Hitler the thinker was wrong that politics and science are the same thing. Hitler the politician was right that conflating them creates a rapturous sense of catastrophic time and thus the potential for radical action. When an apocalypse is on the horizon, waiting for scientific solutions seems senseless, struggle seems natural, and demagogues of blood and soil come to the fore. A sound policy for our world, then, would be one that keeps the fear of planetary catastrophe as far away as possible. This means accepting the autonomy of science from politics, and making the political choice to support the pertinent kinds of science that will allow conventional politics to proceed.



The planet is changing in ways that might make Hitlerian descriptions of life, space, and time more plausible. The expected increase of average global temperatures by four degrees Celsius this century would transform human life on much of the globe. Climate change is unpredictable, which exacerbates the problem. Present trends can mislead, since feedback effects await. If ice sheets collapse, heat from the sun will be absorbed by seawater rather than reflected back into space. If the Siberian tundra melts, methane will rise from the earth, trapping heat in the atmosphere.
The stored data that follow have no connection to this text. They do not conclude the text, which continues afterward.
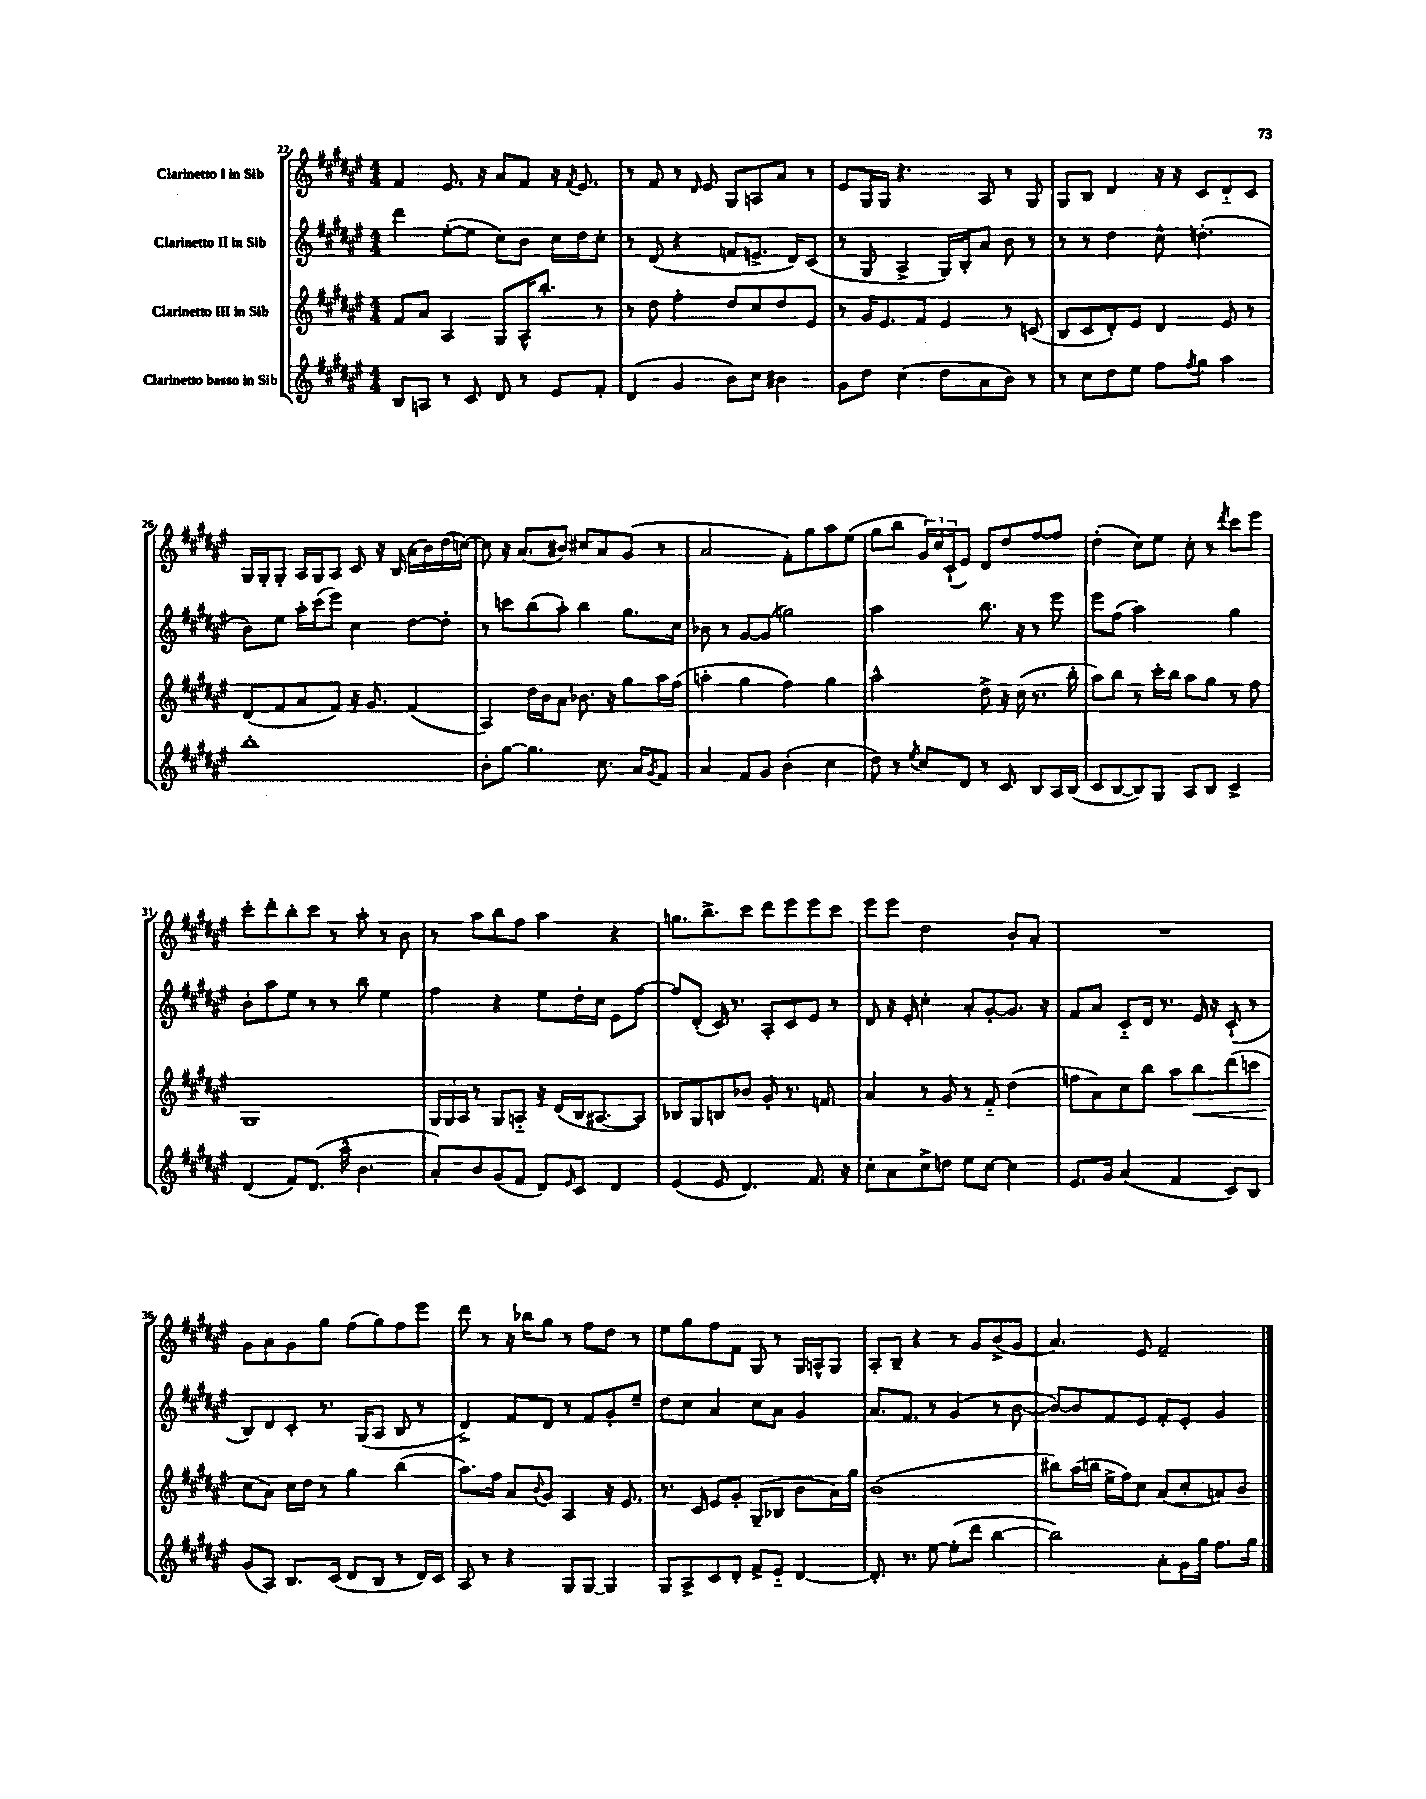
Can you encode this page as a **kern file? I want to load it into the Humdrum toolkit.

**kern	**kern	**kern	**kern
*staff4	*staff3	*staff2	*staff1
*clefG2	*clefG2	*clefG2	*clefG2
*k[f#c#g#d#a#e#]	*k[f#c#g#d#a#e#]	*k[f#c#g#d#a#e#]	*k[f#c#g#d#a#e#]
*M4/4	*M4/4	*M4/4	*M4/4
8B	8f#	4ddd#	4f#
8A	8a#	.	.
8r	4A#	([8ee#'	8.e#
8c#	.	8ee#]	.
.	.	.	16r
8d#	8G#	8cc#)	8a#
8r	16A#^^	8b	8f#
.	8.bb'	.	.
8e#	.	16cc#	16r
.	.	.	8qf#
.	.	16dd#	8.e#
8f#'	8r	8cc#'	.
=	=	=	=
(4d#	8r	8r	8r
.	8dd#	(8d#	8f#
4g#	4ff#'	4r	8r
.	.	.	16qqd#
.	.	.	8e#
8b)	8dd#	8f	8G#
8cc#	8cc#	8.e^	8A
4b#	8dd#	.	8a#
.	.	16d#)	.
.	8e#	(8c#	8r
=	=	=	=
8g#	8r	8r	8e#
8dd#	16g#	8G#	16G#
.	8.e#	.	16G#
(4cc#	.	4A#^	4.r
.	8f#	.	.
8dd#	4e#	16G#)	.
.	.	16B'	.
8a#	.	8a#	8A#
8b)	8r	8b	8r
8r	(8c	8r	8G#
=	=	=	=
8r	8B	8r	8G#
8cc#	8c#	8r	8B
8dd#	8d#')	4dd#	4d#
8ee#	8e#	.	.
8ff#	4d#	8cc#^^	16r
.	.	.	16r
8qff#	.	.	.
8gg#	.	(4.dd'	8c#
4aa#	8e#	.	8d#'~
.	8r	.	8c#
=	=	=	=
1bb'	(8d#	8b)	16G#
.	.	.	16G#'
.	8f#	8ee#	8G#'
.	8a#	16aa#'	16A#
.	.	(16ccc#	16G#
.	8f#)	8eee#)	8A#
.	16r	4cc#	8c#
.	8.g#	.	.
.	.	.	16r
.	.	.	(16B
.	(4f#	[8dd#	16a#
.	.	.	16b)
.	.	8dd#']	(16dd#
.	.	.	[16cc)
=	=	=	=
8b'	4A#)	8r	8cc]
[8gg#	.	8ccc	16r
.	.	.	(8.a#
4.gg#]	16dd#	(8bb	.
.	16b	.	.
.	8a#	8aa#')	8b#)
.	8.b-	4bb	8cc#
8.cc#	.	.	8a#
.	16r	.	.
.	8gg#	8.gg#	(8g#
16a#	.	.	.
8qg#	.	.	.
8f#	16aa#	.	8r
.	(16ff#	16cc#	.
=	=	=	=
4a#	4aa'	8b-	2a#
.	.	8r	.
8f#	4gg#	[8g#	.
8g#	.	(8g#]	.
(4b'	4ff#)	2gg)	8f#')
.	.	.	8gg#
4cc#	4gg#	.	8aa#
.	.	.	(8ee#
=	=	=	=
8dd#)	2aa#^^	2aa#	8gg#
8r	.	.	8bb
8qee#	.	.	.
8cc#	.	.	24g#)
.	.	.	24cc#
.	.	.	(24c#`
8d#	.	.	8e#)
8r	8dd#^	8.bb	8d#
8c#	16r	.	8dd#
.	(16cc#	16r	.
8B	8.r	8r	[8ff#
16A#	.	8eee#	8ff#]
(16B	16bb'	.	.
=	=	=	=
8c#	8aa#)	8eee#	(4dd#'
[8B	8bb	(8ff#	.
8B])	8r	2aa#)	8cc#)
8G#	16ccc#'	.	8ee#
.	16bb	.	.
8A#	8aa#	.	8cc#'
8B	8gg#	.	8r
.	.	.	8qddd#
4c#^	8r	4gg#	8ccc#
.	8ff#	.	8eee#
=	=	=	=
(4d#	1G#	8b'	8ccc#'
.	.	8aa#	8ddd#'
8f#)	.	8ee#	8bb'
(8.d#	.	8r	8ccc#
.	.	8r	8r
16aa#^^	.	.	.
4.b	.	8bb	8aa#'
.	.	4ee#	8r
.	.	.	8b
=	=	=	=
8a#')	24G#	4ff#	8r
.	24G#	.	.
.	24A#	.	.
8b	8r	.	8aa#
(8g#	8G#	4r	8bb
8f#	8A'~	.	8ff#
8d#)	16r	8ee#	4aa#
.	(16d#	.	.
16qqe#	.	.	.
8c#	16B	16dd#'	.
.	[8.A#	16cc#	.
4d#	.	8e#	4r
.	8A#])	[8ff#	.
=	=	=	=
(4e#	8B-	8ff#]	8.gg
.	8G#	(8d#'	.
.	.	.	8.bb^
8e#	8B	16c#)	.
.	.	8.r	.
4.d#)	8b-	.	8ccc#
.	8g#'	8A#'	8ddd#
.	8.r	8c#	8eee#
8.f#	.	8e#	8eee#
.	8.f	.	.
.	.	8r	8ccc#
16r	.	.	.
=	=	=	=
8cc#'	4a#	8d#	8eee#
8a#	.	16r	8eee#
.	.	16e#'	.
8cc#^	8r	4cc#'	2dd#
8dd	8g#	.	.
8ee#	8r	8a#'	.
[8cc#	8f#'~	[8g#'	.
4cc#]	(4dd#	8.g#]	8b'
.	.	.	8a#'
.	.	16r	.
=	=	=	=
8.e#	8ff	8f#	1r
.	8a#)	8a#	.
16g#	.	.	.
(4a#	8cc#	8c#'~	.
.	8bb	16d#	.
.	.	8.r	.
4f#	8aa#	.	.
.	8bb	16e#	.
.	.	16r	.
8c#)	(8ddd#	(8c#`	.
8B	8ccc	8r	.
=	=	=	=
(8g#	8cc#	8B)	8g#
8A#)	8a#)	8d#	8a#
8.B	16cc#	8c#'	8g#
.	16dd#	.	.
.	8r	8.r	8gg#
(16c#	.	.	.
8d#	4gg#	.	(8ff#
.	.	(16G#	.
8B	.	8A#	8gg#)
8r	(4bb	8B	8ff#
16d#)	.	8r	8eee#
16c#	.	.	.
=	=	=	=
8A#	8.aa#)	4d#^)	8ddd#
8r	.	.	8r
.	16ff#	.	.
4r	8a#	8f#	16r
.	.	.	16bb-
.	8qqb	.	.
.	8g#	8d#	8gg#
8G#	4A#	8r	8r
[8G#	.	8f#	8ff#
4G#]	16r	8g#'	8dd#
.	8.e#	.	.
.	.	8ee#~	8r
=	=	=	=
8G#	8.r	8dd#	8ee#
8A#^	.	8cc#	8gg#
.	16c#	.	.
8c#	8e#	4a#	8ff#
8d#'	8g#'	.	8f#
8f#^	(8G#~	8cc#	8G#
8e#'~	8B-	8a#	8r
[4d#	8b	4g#	16G#
.	.	.	16A^^
.	16a#)	.	8G#
.	16gg#	.	.
=	=	=	=
8.d#']	(1b	8.a#	8A#'
.	.	.	8B~
8.r	.	8.f#	.
.	.	.	4r
[8ee#	.	8r	.
(8ee#']	.	(4g#	8r
8ddd#	.	.	8g#
[4bb	.	8r	(8b^
.	.	[8b	8g#
=	=	=	=
2bb])	8bb#)	8b_)	4.a#)
.	(16aa#	8b]	.
.	16bb	.	.
.	16ee#^	8f#	.
.	16ff#)	.	.
.	8cc#	8e#	8e#
8a#'	(8a#	8f#'	2f#~
16g#	8cc#'	8e#'	.
16gg#	.	.	.
8.ff#	8a)	4g#	.
.	8b	.	.
16gg#	.	.	.
==	==	==	==
*-	*-	*-	*-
If the Amazon basin is stripped of jungle, it will release a massive pulse of carbon dioxide. Global processes are always experienced locally, and local factors can either restrain or amplify them. The coasts are likely to flood, but where and when is impossible to say. Half of the world’s cities are threatened, but which one will be lost first cannot be known. Its end will not come in one huge wave, but after countless cumulative breaches. No individual storm will be subject to prediction more than a few days in advance. Each will be unique, and yet each will belong to a cumulative trend.

Perhaps the experience of unprecedented storms or relentless droughts will jar expectations about the security of basic resources and make Hitlerian politics more resonant. As Hitler demonstrated during the Great Depression, humans are able to portray a looming crisis in such a way as to justify drastic measures in the present. Under enough stress, or with enough skill, politicians can effect the conflations Hitler pioneered: between nature and politics, between ecosystem and household, between need and desire. A global problem that seems otherwise insoluble can be blamed upon a specific group of human beings.